L'homme, que la colère rend sec envers n'importe qui, passe un coup de fil. Sans doute pour demander à un proche de venir le récupérer. Mais je ne peux pas me permettre le même luxe. Premièrement je n'ai plus de crédit dans mon portable même pour envoyer un SMS. Deuxièmement, si j'appelle ma mère au secours elle me lancera sa colère à la figure comme si la mienne ne valait rien et me rabacherai que j'aurais du l'écouter et ne pas aller à une sortie entre amis aussi loin de la maison. Après quoi, elle me fera injustement la moral et m'interdirait les prochaines sorties avec mes potes. Et être majeur et vaccinée ne comptera que pour du beurre. Sans compter ma fiertée héréditaire qui m'en empêche sans avoir avant tenté de me débrouiller par moi-même. C'est donc en ralant mentalement contre ma malchance et en injuriant cette idiote de conductrice que je me met en marche pour la maison. Je dois me dépêcher, sinon la nuit me cueillera avant que je n'atteigne le centre du village de Païta.

[...] Je ne remercie pas le ciel, mais plutôt ma débrouillardise et mon habitude de marcher rapidement sur de longues distances pour être arrivée encore de jour.
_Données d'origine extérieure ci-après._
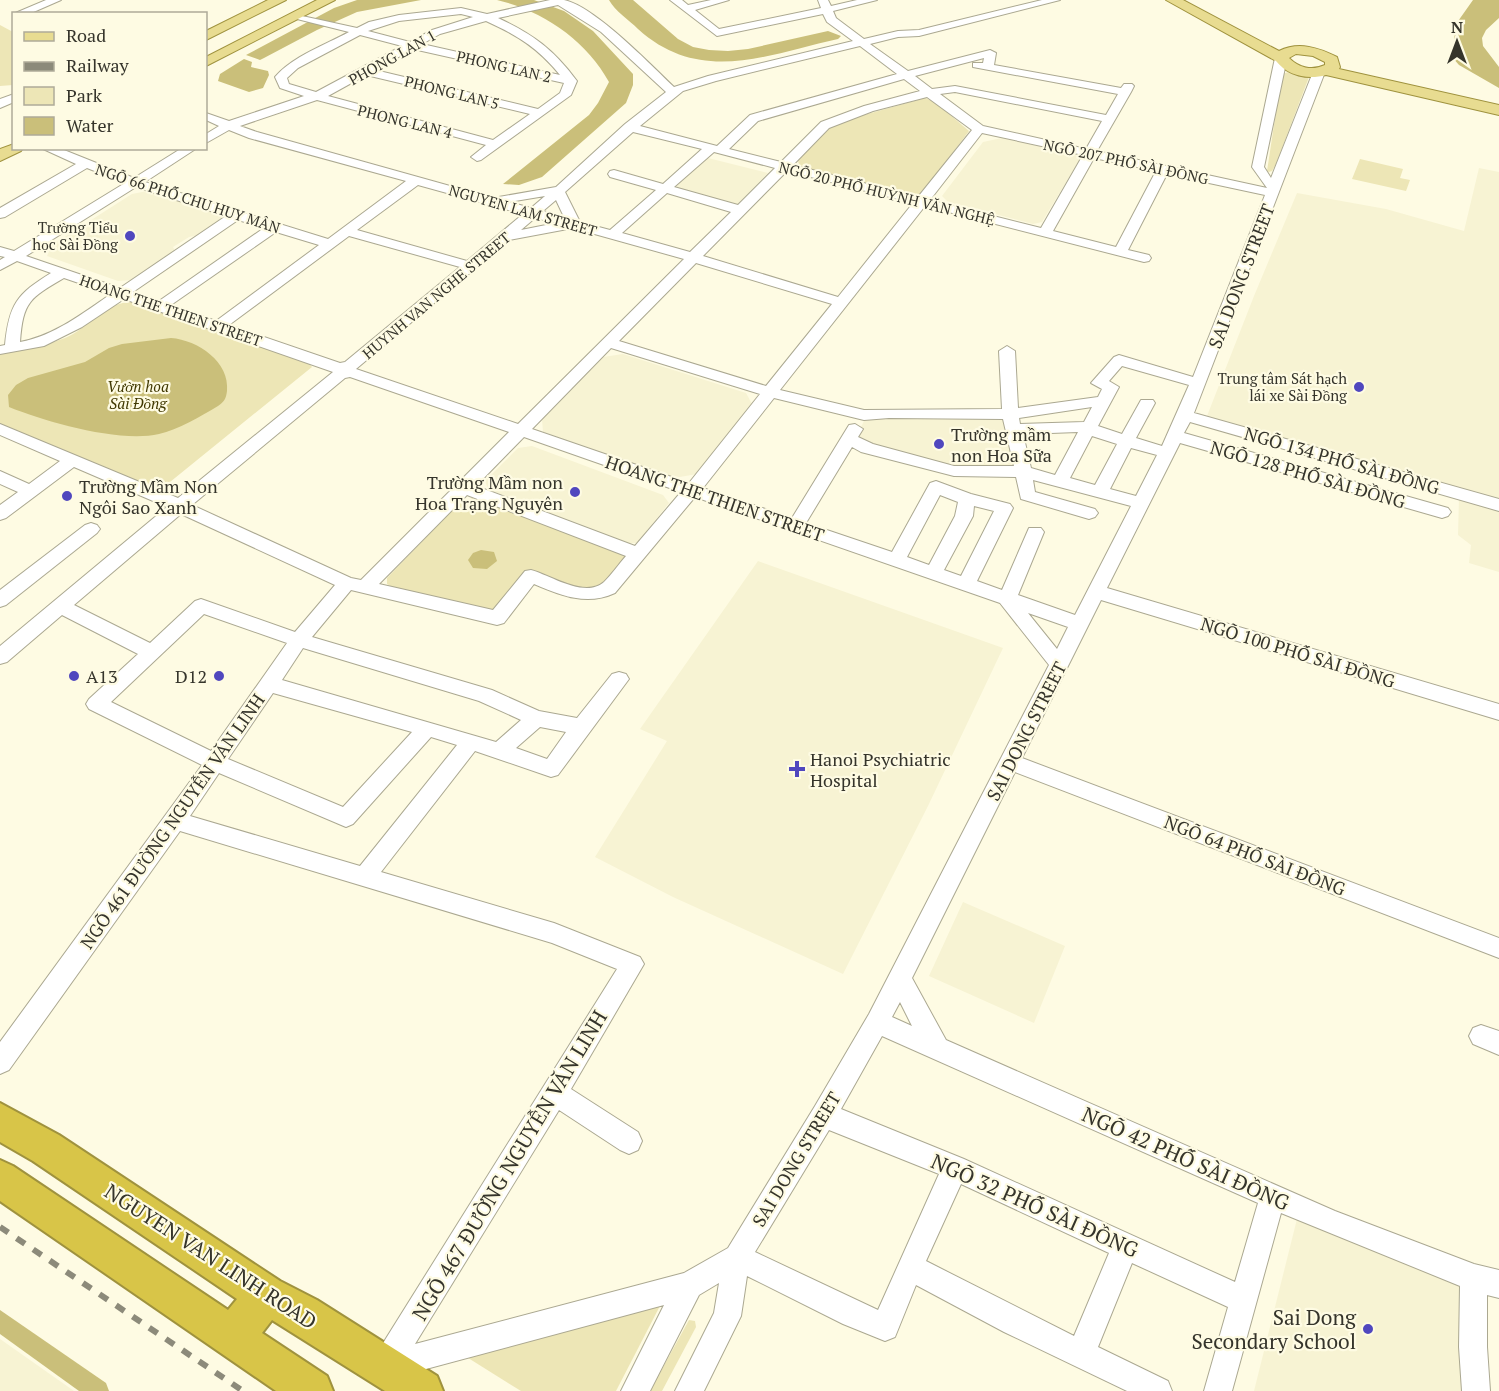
<svg xmlns="http://www.w3.org/2000/svg" width="1499" height="1391" font-family="'PT Serif',serif">
<style>
.built{fill:#f7f3d3}
.green{fill:#ede6b6}
.water{fill:#cabf7a}
.lines{fill:none;stroke-linecap:round;stroke-linejoin:round}
.canal{fill:#cabf7a;fill-rule:evenodd}
.minor-casing{stroke:#aba891;stroke-width:2}
.major-casing{stroke:#9f923e;stroke-width:2}
.highway-casing{stroke:#9f923e;stroke-width:4}
.minor{fill:#fff;fill-rule:evenodd}
.major{fill:#e8dc91;fill-rule:evenodd}
.highway{fill:#d8c548;fill-rule:evenodd}
.rail{stroke:#8c8a7a;stroke-width:6;stroke-dasharray:10 10;stroke-linecap:butt}
.poi-dot{fill:#5047be;stroke:#fefbe3;stroke-width:2}
.labels{text-anchor:middle;dominant-baseline:central;stroke-width:4.5;stroke-linejoin:round;paint-order:stroke}
.far-street-label{font-size:15px;fill:#35342b;stroke:#fefbe3}
.far-poi-label{font-size:15px;fill:#35342b;stroke:#fefbe3;text-anchor:end}
.far-park-label{font-size:15px;font-style:italic;fill:#403800;stroke:#fefbe3}
.street-label{font-size:18px;fill:#35342b;stroke:#fefbe3}
.poi-label{font-size:18px;fill:#35342b;stroke:#fefbe3;text-anchor:start}
.near-street-label{font-size:21px;fill:#35342b;stroke:#fefbe3}
.near-poi-label{font-size:21px;fill:#35342b;stroke:#fefbe3;text-anchor:end}
</style>
<rect width="100%" height="100%" fill="#fefbe3"/>
<g class="built">
<polygon points="1002,138 1074,154 1080,159 1042,222 1033,224 948,202 942,196 983,142"/>
<polygon points="704,157 768,173 736,206 672,188"/>
<polygon points="1479,168 1499,172 1499,499 1207,416 1254,296 1297,193 1386,209 1464,231"/>
<polygon points="147,191 221,215 221,220 199,235 189,237 173,247 175,251 132,280 118,281 47,256 52,245 132,194"/>
<polygon points="623,354 746,393 752,404 697,474 674,478 543,432 542,419 603,357"/>
<polygon points="867,415 1009,415 1020,469 944,469 855,439"/>
<polygon points="532,446 663,495 669,503 637,543 621,543 488,489 485,481 518,448"/>
<polygon points="1459,498 1499,510 1499,572 1469,563 1471,545 1458,535"/>
<polygon points="758,561 1003,648 928,806 843,974 673,897 595,857 667,741 640,729"/>
<polygon points="963,902 1065,946 1034,1023 929,976"/>
<polygon points="1299,1211 1468,1285 1467,1391 1254,1391"/>
<polygon points="0,1339 74,1391 0,1391"/>
</g>
<g class="green">
<polygon points="0,25 13,32 13,85 0,86"/>
<polygon points="1288,72 1309,77 1276,164 1272,171 1269,172 1267,171 1281,79 1283,74"/>
<polygon points="925,98 935,102 969,131 922,194 909,196 799,166 798,160 835,123"/>
<polygon points="1360,159 1403,169 1400,178 1410,180 1406,191 1352,179"/>
<path d="M130,302L307,361L312,367L154,495L0,432V353C22,351 44,346 65,338C89,328 101,304 130,302Z"/>
<polygon points="473,498 486,500 627,557 602,590 571,587 538,573 501,612 397,590 387,584 387,578 458,504"/>
<polygon points="662,1302 616,1391 521,1391 457,1351"/>
<polygon points="689,1320 695,1321 696,1327 662,1391 650,1391"/>
</g>
<g class="water">
<polygon points="357,0 421,0 357,12 317,30 264,58 260,60 246,55 334,8"/>
<path d="M497,0H534L564,11L593,31L633,74V85L626,103L542,177L519,185L503,184L589,115L598,103L609,82C586,40 543,11 497,0Z"/>
<path d="M609,0H633L678,39L693,47L709,50L728,51L748,49L828,31L841,36L838,39C766,55 700,85 638,29C629,20 615,11 609,0Z"/>
<polygon points="1473,0 1499,0 1499,18 1486,30 1482,38 1483,46 1499,67 1499,88 1459,65 1452,57 1456,24"/>
<polygon points="244,59 252,62 251,67 268,71 269,75 263,88 249,92 218,81 220,74"/>
<path d="M171,338C198,340 230,362 227,391C226,399 224,402 218,406C201,416 178,430 159,434C119,443 46,422 9,407L8,395L16,385L28,378L85,362L109,348L122,344Z"/>
<polygon points="481,550 494,552 497,561 487,569 473,568 468,560 473,553"/>
</g>
<g class="lines">
<polygon class="canal" points="0,1310 106,1383 109,1391 79,1391 0,1334"/>
<defs>
<g id="minor">
<polygon points="46,0 61,0 29,14 13,14"/>
<path d="M550,0C555,0 560,0 564,0C594,6 651,65 674,87L708,76L853,41L827,22L823,14L717,36L670,0H682L688,5L711,0H729L695,10L719,29L821,8L818,0H828L831,6L857,0H877L833,11L836,18L864,39L898,31L919,30L1042,0H1060L919,36L898,37L870,44L908,71L990,50L996,53L994,65L1121,88L1124,84H1132L1134,86L1131,92L1097,151L1267,188L1252,167L1275,58L1281,55L1287,58L1264,167L1271,178L1313,72L1319,69L1325,72L1194,413L1499,499V511L1190,422L1184,433L1448,508L1451,512L1448,516L1442,518L1180,443L1107,588L1499,704V720L1101,600L1022,758L1499,938V958L1015,772L912,978L946,1040L1335,1211L1474,1264L1499,1270V1298L1487,1295V1347L1490,1391H1462L1459,1347L1460,1286L1281,1213L1232,1391H1204L1228,1307L1132,1263L1098,1347L1168,1381L1172,1391H1127L1004,1332L916,1285L895,1337L885,1341L843,1324L747,1276L741,1316L704,1391H675L714,1313L719,1283L699,1295L650,1391H621L664,1305L385,1380L375,1376L371,1366L375,1356L617,969L552,943L180,831L9,1070L0,1074V1042L202,765L89,709L86,704L89,699L138,654L62,615L7,662L0,664V646L167,507L74,467L6,518L0,520V505L18,492L0,484V471L29,484L60,461L0,435V424L178,498L333,372L124,299L82,327L44,346L0,354V346L5,345C9,304 17,294 51,273L17,261L0,270V260L5,257L0,256V247L14,251L125,183L87,168L5,217L0,218V208L76,164L41,148H59L134,178L182,148H197L145,182L328,239L406,181L249,138L229,130L206,143V134L219,126L206,120V113L229,121L304,96L280,88L275,77C293,56 325,45 349,32L293,18V14L357,28L369,22L399,15L461,8L487,14ZM558,5L601,32L666,92L625,124L556,187L493,198L257,132L240,126L317,100L486,145L471,157L477,161L481,160L571,95L577,81C554,50 533,34 498,18ZM461,14L473,17L432,30L410,42L368,31L399,21ZM486,21C517,35 538,48 560,75L422,44L440,34ZM360,35L402,46L316,92L289,84L287,78L298,68ZM860,46L897,74L750,115L717,146L640,126L683,91L716,81ZM413,49L564,83L560,93L538,109L375,70ZM984,58L983,63H973V67L1118,94L1106,115L955,86L932,89L915,76ZM366,75L530,114L493,140L328,96ZM904,79L920,91L864,106L821,122L781,162L729,149L758,121ZM955,92L1102,121L1086,149L983,126L940,94ZM927,97L972,130L918,197L793,165L829,128L873,111ZM633,132L702,149L663,184L614,170L610,171L608,174L610,177L656,190L610,230L580,222L565,192ZM982,133L1083,155L1041,228L930,200ZM714,152L775,168L738,205L674,187ZM1094,158L1156,171L1116,247L1053,231ZM787,171L913,203L838,297L703,256ZM1167,174L1265,195L1193,377L1119,355L1114,357L1091,383L1102,389L1098,397L1018,408L1015,351L1007,346L999,351L1002,409L864,410L780,390L925,206L1144,262L1149,261L1151,258L1149,255L1128,250ZM418,185L523,214L467,261L357,230ZM136,187L226,216L120,288L26,256ZM667,193L731,212L690,252L622,233ZM545,196L531,208L509,202ZM556,200L564,217L543,211ZM535,218L556,223L521,230ZM238,220L264,228L159,301L133,292ZM573,228L684,259L518,424L356,369L509,240ZM276,232L319,245L216,321L171,305ZM349,236L460,267L345,362L340,363L229,325ZM696,263L832,304L766,386L619,341ZM64,278L111,294C83,313 54,336 20,342C23,301 30,298 64,278ZM611,348L760,394L689,483L532,429ZM1122,366L1189,385L1162,446L1136,438L1155,403L1153,400H1141L1122,434L1098,426L1119,387L1109,381ZM350,377L509,432L361,580L351,578L192,505L345,378ZM774,398L864,420L889,418L1003,419L1014,466H954L873,444L858,437L863,429L855,424L849,425L792,518L703,488ZM1092,407L1084,422L1020,424L1019,418ZM1078,432L1055,475L1031,468L1023,434ZM1092,436L1117,444L1095,485L1070,478ZM524,437L681,492L635,546L476,486ZM852,447L861,452L954,476L1016,477L1021,499L1089,519L1095,517L1098,513L1095,509L1035,492L1033,480L1131,506L1075,615L1018,595L1044,532L1041,528H1029L1002,590L977,581L1013,508L1010,504L971,494L936,481L930,483L892,552L806,523ZM1131,448L1157,455L1136,496L1110,489ZM467,495L626,556C619,564 612,574 604,582C585,599 550,575 531,570L525,571L493,610L379,584ZM940,495L958,502L955,516L929,565L907,557ZM695,497L1000,603L1049,665L869,1014L815,1106L728,1248L684,1273L415,1344L559,1110L620,1150L629,1154L638,1150L642,1141L638,1132L571,1089L644,964L640,957L554,923L381,872L475,751L551,777L558,775L629,679L626,674L619,672L612,674L577,718L539,711L492,690L312,637L351,590L497,625L504,623L534,584C562,596 587,606 615,593ZM974,506L994,511L961,576L944,570L973,516ZM181,514L335,585L295,632L201,599L195,601L150,643L74,605ZM1028,613L1068,627L1057,649ZM204,614L287,643L211,751L111,702ZM303,648L479,701L521,720L496,742L282,680ZM273,693L412,732L343,807L228,759ZM540,727L566,732L547,759L516,748ZM431,737L457,745L360,866L190,816L219,773L346,827L353,824ZM900,1002L912,1026L892,1017ZM882,1036L1258,1203L1235,1282L964,1159L841,1109ZM829,1130L939,1174L878,1310L755,1252ZM961,1184L1109,1253L1074,1336L926,1261Z"/>
<polygon points="14,94 14,102 0,108 0,99"/>
<polygon points="91,523 97,525 100,529 97,533 6,605 0,607 0,590 85,525"/>
<polygon points="1481,1025 1499,1031 1499,1055 1473,1044 1469,1036 1473,1028"/>
</g>
<g id="major">
<polygon points="268,0 286,0 206,40 206,31"/>
<polygon points="317,0 335,0 206,66 206,57"/>
<path d="M1166,0H1183L1279,51C1299,41 1319,48 1337,57L1340,67L1339,69L1499,105V115L1326,75C1308,80 1288,76 1276,61ZM1296,54L1313,56L1325,62V65C1312,71 1299,68 1289,58Z"/>
<polygon points="14,144 14,148 23,148 21,151 0,161 0,149"/>
</g>
<polygon id="highway" points="0,1103 59,1135 280,1281 317,1300 437,1376 443,1391 385,1391 272,1320 262,1333 327,1376 333,1391 276,1391 0,1201 0,1160 13,1166 228,1310 237,1299 33,1161 0,1142"/>
</defs>
<use href="#minor" class="minor-casing"/>
<use href="#major" class="major-casing"/>
<use href="#highway" class="highway-casing"/>
<use href="#minor" class="minor"/>
<use href="#major" class="major"/>
<use href="#highway" class="highway"/>
<polyline class="rail" points="0,1227 243,1391"/>
</g>
<g class="poi-dot">
<circle cx="130" cy="236" r="6"/>
<circle cx="1359" cy="387" r="6"/>
<circle cx="939" cy="444" r="6"/>
<circle cx="575" cy="492" r="6"/>
<circle cx="67" cy="496" r="6"/>
<circle cx="74" cy="676" r="6"/>
<circle cx="219" cy="676" r="6"/>
<path d="M794 760h6v6h6v6h-6v6h-6v-6h-6v-6h6z"/>
<circle cx="1368" cy="1329" r="6"/>
</g>
<g class="labels">
<g class="far-street-label">
<text transform="translate(392 57) rotate(-29)">PHONG LAN 1</text>
<text transform="translate(504 66) rotate(13)">PHONG LAN 2</text>
<text transform="translate(452 92) rotate(14)">PHONG LAN 5</text>
<text transform="translate(405 121) rotate(14)">PHONG LAN 4</text>
<text transform="translate(1126 161) rotate(12)">NGÕ 207 PHỐ SÀI ĐỒNG</text>
<text transform="translate(887 193) rotate(14)">NGÕ 20 PHỐ HUỲNH VĂN NGHỆ</text>
<text transform="translate(188 198) rotate(18)">NGÕ 66 PHỐ CHU HUY MÂN</text>
<text transform="translate(523 210) rotate(16)">NGUYEN LAM STREET</text>
<text transform="translate(436 295) rotate(-40)">HUYNH VAN NGHE STREET</text>
<text transform="translate(171 310) rotate(19)">HOANG THE THIEN STREET</text>
</g>
<g class="far-poi-label">
<text x="118" y="227">Trường Tiểu<tspan x="118" dy="17">học Sài Đồng</tspan></text>
<text x="1347" y="378">Trung tâm Sát hạch<tspan x="1347" dy="17">lái xe Sài Đồng</tspan></text>
</g>
<g class="far-park-label">
<text x="138" y="386">Vườn hoa<tspan x="138" dy="17">Sài Đồng</tspan></text>
</g>
<g class="street-label">
<text transform="translate(1241 276) rotate(-69)">SAI DONG STREET</text>
<text transform="translate(1342 460) rotate(16)">NGÕ 134 PHỐ SÀI ĐỒNG</text>
<text transform="translate(1308 474) rotate(16)">NGÕ 128 PHỐ SÀI ĐỒNG</text>
<text transform="translate(715 498) rotate(19)">HOANG THE THIEN STREET</text>
<text transform="translate(1298 652) rotate(17)">NGÕ 100 PHỐ SÀI ĐỒNG</text>
<text transform="translate(1026 731) rotate(-63)">SAI DONG STREET</text>
<text transform="translate(172 821) rotate(-55)">NGÕ 461 ĐƯỜNG NGUYỄN VĂN LINH</text>
<text transform="translate(1255 855) rotate(21)">NGÕ 64 PHỐ SÀI ĐỒNG</text>
<text transform="translate(796 1159) rotate(-59)">SAI DONG STREET</text>
</g>
<g class="poi-label">
<text x="951" y="434">Trường mầm<tspan x="951" dy="21">non Hoa Sữa</tspan></text>
<text x="563" y="482" text-anchor="end">Trường Mầm non<tspan x="563" dy="21">Hoa Trạng Nguyên</tspan></text>
<text x="79" y="486">Trường Mầm Non<tspan x="79" dy="21">Ngôi Sao Xanh</tspan></text>
<text x="86" y="676">A13</text>
<text x="207" y="676" text-anchor="end">D12</text>
<text x="810" y="759">Hanoi Psychiatric<tspan x="810" dy="21">Hospital</tspan></text>
</g>
<g class="near-street-label">
<text transform="translate(1186 1158) rotate(24)">NGÕ 42 PHỐ SÀI ĐỒNG</text>
<text transform="translate(509 1165) rotate(-59)">NGÕ 467 ĐƯỜNG NGUYỄN VĂN LINH</text>
<text transform="translate(1035 1205) rotate(24)">NGÕ 32 PHỐ SÀI ĐỒNG</text>
<text transform="translate(211 1256) rotate(33)">NGUYEN VAN LINH ROAD</text>
</g>
<g class="near-poi-label">
<text x="1356" y="1317">Sai Dong<tspan x="1356" dy="24">Secondary School</tspan></text>
</g>
</g>
<rect x="12" y="12" width="195" height="138" fill="#fefbe3" stroke="#aeab99" stroke-width="1.5"/>
<rect x="24" y="32" width="30" height="9" fill="#e8dc91" stroke="#aeab99" stroke-width="1.5"/>
<text x="66" y="42" font-size="18" fill="#35342b">Road</text>
<rect x="24" y="62" width="30" height="9" fill="#8c8a7a" stroke="#aeab99" stroke-width="1.5"/>
<text x="66" y="72" font-size="18" fill="#35342b">Railway</text>
<rect x="24" y="87" width="30" height="18" fill="#ede6b6" stroke="#aeab99" stroke-width="1.5"/>
<text x="66" y="102" font-size="18" fill="#35342b">Park</text>
<rect x="24" y="117" width="30" height="18" fill="#cabf7a" stroke="#aeab99" stroke-width="1.5"/>
<text x="66" y="132" font-size="18" fill="#35342b">Water</text>
<g transform="translate(1457 42)" stroke="#fefbe3" stroke-width="4.5" paint-order="stroke">
<path d="M0-4.5L10 22L0 15L-10 22Z" fill="#35342b"/>
<text y="-9" font-size="16" font-weight="bold" text-anchor="middle" fill="#35342b">N</text>
</g>
</svg>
J'ai même le temps de passer par le cimetière faire un coucou à mon grand-père maternel enterré là avant qu'il ne fasse nuit noir.

" Bonjour pépé. Ça va? Désolée, je passe un peu tard. Je te dérange peut-être alors que tu te mettais au lit. Haha. En fait, je passais par là quand j'ai décidé d'en profiter pour venir te voir. Depuis le temps que je pense à me recueillir sur ta tombe. Mais entre le travail, les travaux à la maisons et les études qui viennent de reprendre, je n'ai pas vraiment pu profiter de mes vacances de fin d'année."

Un silence s'installe. Je regarde autour de moi. Bien entendu à une telle heure de la soirée, alors que les derniers rayons du soleil éclairent faiblement encore les alentours laissant la nuit prendre lentement le dessus, il n'y a personne. Le cimetière est vide. Qui irait sur une tombe de nuit? Ça m'avait parus être une bonne idée au début, je n'aime pas parler à mon grand-père en publique. Mais maintenant, je prends conscience que si je me fais attaquer, mon sac et mon corps épuisé par cette longue marche ne me permettront pas de distancer l'éventuel agresseur. Si agression il y a.

" Tu sais, aujourd'hui j'ai marché de presque la Tamoa jusqu'ici. Comme une grande. Ce que je suis. Si maman l'apprend, elle sera folle. Mais si je ne dis rien elle ne s'énervera pas. De toute façon, s'il ne m'arrive rien en chemin je n'ai aucune raison de lui en parler. C'est pas comme si je racontais tout de mes malheurs à maman."

Ma voix tremblotte. J'ai encore le souffle court de cette marche érintante. Je vais pour continuer quand un bruissement attire mon attention sur ma droite. On aurait dis des pas. Je tourne la tête et pousse un crix de surprise et de peur mêlées. Là devant moi se tient un vieille homme squelettique vêtut de haillons. Je m'éloigne précipitamment de plusieurs pas. J'ai vraiment peur, il n'y a personne et nous sommes trop éloignés de la route pour qu'on entende mes crix. Je veux fuir mais je sais que ce serait inutil. La peur fait bondir mon coeur hors de sa cage.

" Toi."

L'homme pointe un doigt sale en ma direction. Seigneur, je vais mourir sans même avoir terminé la saison trois de Kuroko no Basket?!

" Demain... tu seras morte."

Il ne m'en faut pas plus pour que des ailes me poussent aux pieds et que mon corps disparaît avant que mon cerveau ne transmette le signal de fuite.